阅读文本:
══════

Linguistic Analysis and Data Science

lecture 04

謝舒凱 Graduate Institute of Linguistics, NTU

大綱

Pre-processing for Text Analytics
Linguistics 101
Crash course for R

Lemmatization and Stemmization

垂直處理

morpheme, stem, root, lexeme, lemma, word 的關係（見黑板）
Stemmization (stemmer) 要把詞綴與詞幹分開 reduces the words to the root (via suffix stripping). e.g., fished", and "fisher" to "fish".
- irregular verbs (e.g., run, ran)?
Lemmatization (lemmatizer) 要把 lemma 找出來（所以要動用到語法訊息）does similar thing, but the part of speech is first detected prior to attempting to find the root since for some languages, the stemming rules change depending on a word's part of speech.

看例子 (wiki) 1. The word "better" has "good" as its lemma. This link is missed by stemming, as it requires a dictionary look-up. 2. The word "walk" is the base form for word "walking", and hence this is matched in both stemming and lemmatisation. 3. The word "meeting" can be either the base form of a noun or a form of a verb ("to meet") depending on the context, e.g., "in our last meeting" or "We are meeting again tomorrow". Unlike stemming, lemmatisation can in principle select the appropriate lemma depending on the context.

══════

记录资料:

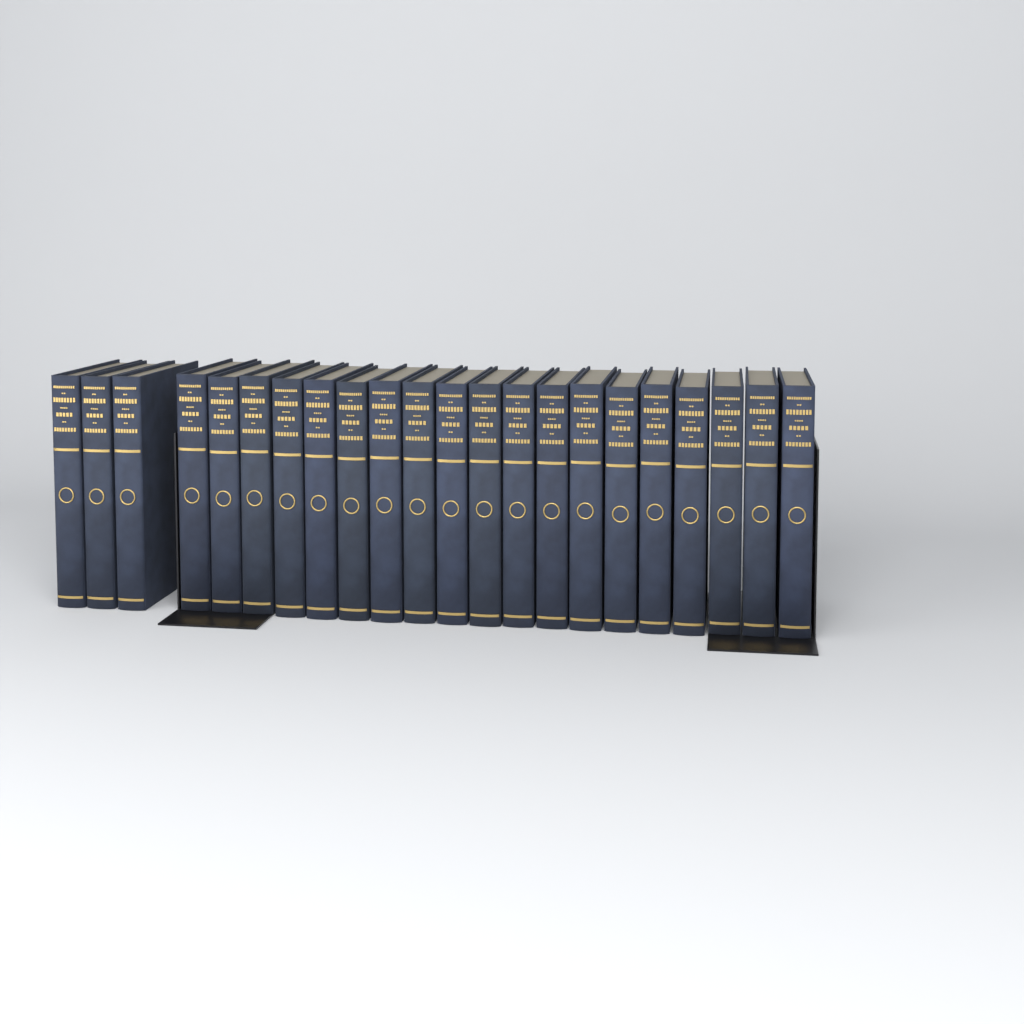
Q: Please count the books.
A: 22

══════

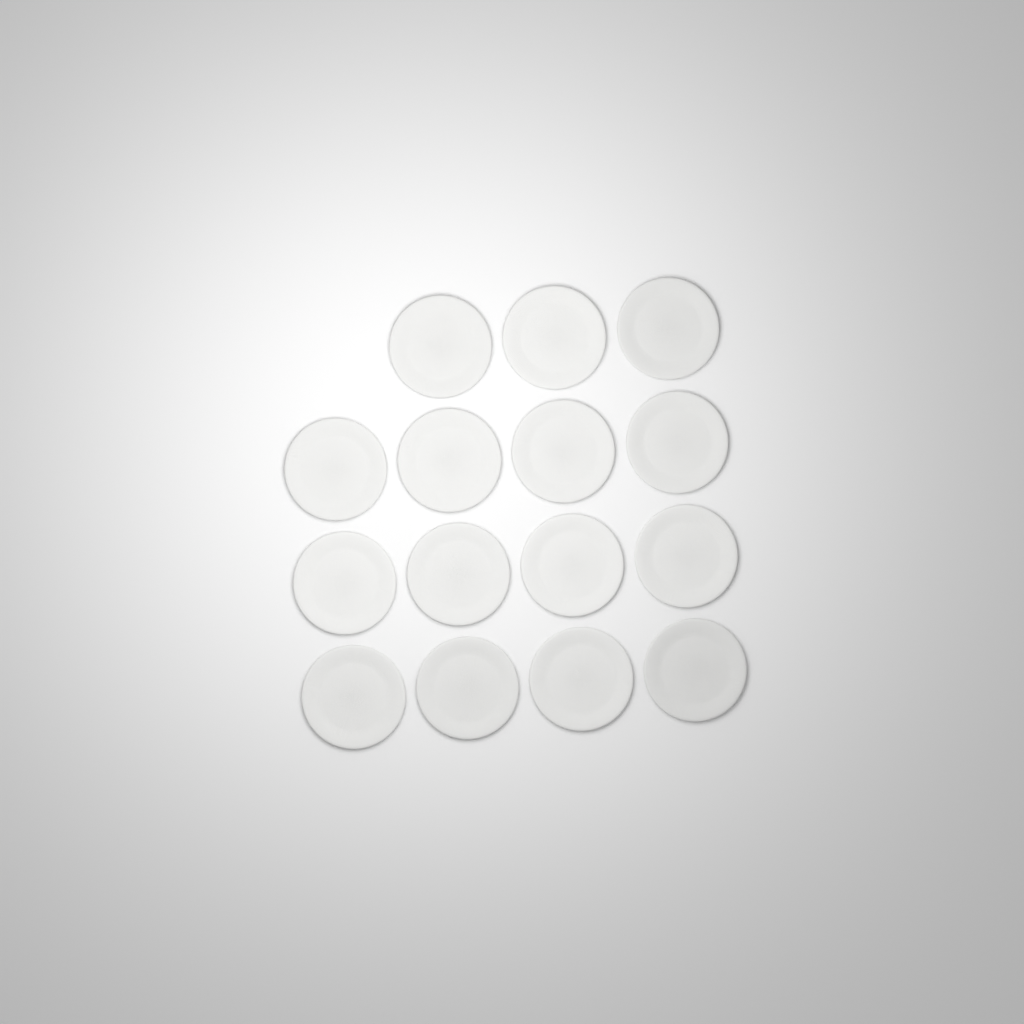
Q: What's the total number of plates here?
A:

══════

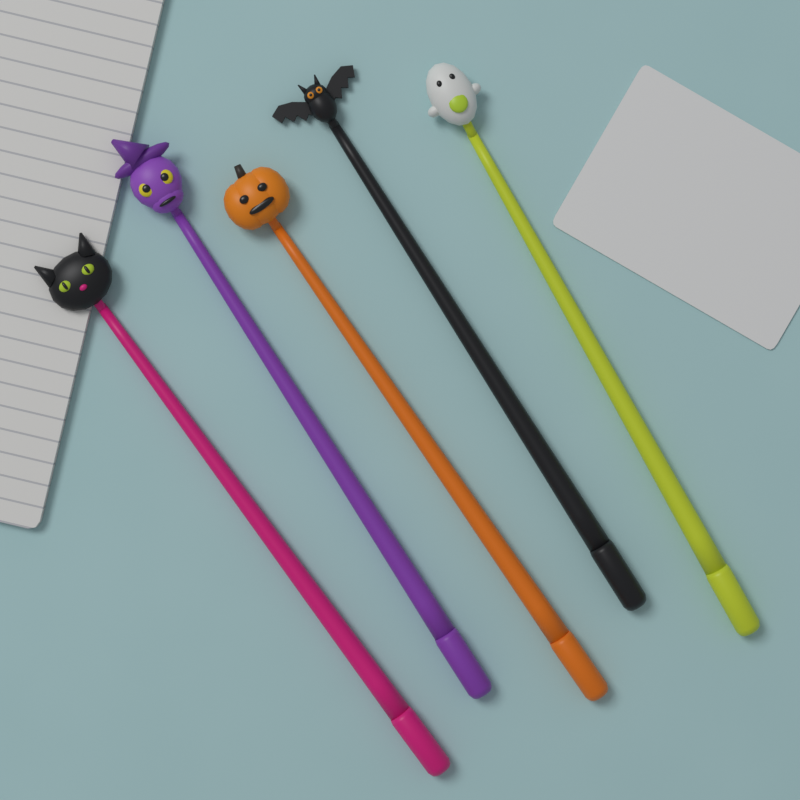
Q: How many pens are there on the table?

══════

工作任务:
(1) 根据这篇关于词形还原与词干提取的讲义，单词"better"的 lemma 是什么？
(2) 请从这篇关于词形还原与词干提取的讲义的最后一句之后接着往下续写。

各题答案:
(1) "better"的 lemma 是"good"。

(2)
主要是有屈折變化 (inflectional) 的語言才有這個處理問題。

Tokenization

水平處理

Given a character sequence (and a pre-defined unit), tokenization is the task of chopping it up into pieces, called tokens.
A tokenizer divides text into a sequence of tokens, which in many cases correspond to "words".
Tokenization often serve as the initial phase in NLP, i.e., locating word boundaries. But challenges in tokenization depends on the type of language.

Chinese Word Segmentation

中文分詞（斷詞）Chinese word segmentation 可以看成是 tokenization 的一個特例，但是涉及更深一層的語言與認知互動。
因為 (漢語) 語言分析的基本單位沒有你想的那麼穩固，自然語言處理先卡關才引起注意。
- e.g., 昨天阿里巴巴創辦人馬雲端上新的網路服務
但是 Wordhood 的問題不是漢語才有。

Chinese Word Segmentation

中文分詞演算法從早期的 最大匹配查找算法一直到隨著巨量訓練語料庫出現後的各種 統計機器學習模式 (e.g., Conditional Ramdom Field) 已經有很大的進展。(如果先不管語言學的各種討論)
台灣 (中研院)，中國 (北京大學) 和北美 (U.Penn) 的標準都不太一樣。
假定有標準答案（亦即我們有都一致同意的分詞準則），那麼主要面對的兩大問題是
- 結構性的歧義消解
- OOV 識別

結構性的歧義

Structural Ambiguity

歧義現象是自然語言的常態，有好幾種類別（詞彙，結構，邏輯域）。
結構類型是中文分詞關注的現象，又粗略可分幾種：
- 組合型歧義：這個門把手壞了 vs 請把手拿開。
- 交集型歧義：化妝/和/服裝 vs 化妝/和服/裝。

未登錄詞識別

OOV (Out-of-Vocabulary) Recognition

包括新詞、術語等未收錄在字典裡面的「詞」。至少包括了：
- 數字
- 命名實體 (named entity)：人名、地名、機構名等等。
- 離合詞、詞塊。

名字識別

字典沒有，就要寫識別規則讓機器來辨識

組合規律
前後規律
- 前面出現： 校長、老闆
- 後面出現：老師、教授、小姐、先生

Exercise

搜尋一下某人的名字，看看出現的語境。妳可以想出多一些規則嗎？

附帶一提：人名的自動辨識與分群 (person name identification/clustering) 也是個 NLP 研究領域，更難一點的還有轉譯人名的問題 (transliterated person name identification).

詞類 (Parts of Speech)

詞類是根據不同程度的句法功能分類下的結果。
兼類 (polyfunctionality) 與動詞名物化。

中文的詞類概念

(很重要！) 沒有構詞標記與屈折形態變化不等於沒有語法！！！
可以從 8 大詞類到 27大類

為什麼詞類對於文本解析很重要？

舉一個例子：常識抽取對於情緒分析的重要

“我昨天深夜在鐵工廠看到一個小女孩”

前處理綜合協作練習 as Group Bonus (20151015)

總統的語言行為

希望每組都能做，加碼 30分/person ！
資料放在這裏的 usP 和 twP。
- 注意：可能有 noise.
小組討論出想要看到的現象，用 R code 實作，附上說明存成 Rmd。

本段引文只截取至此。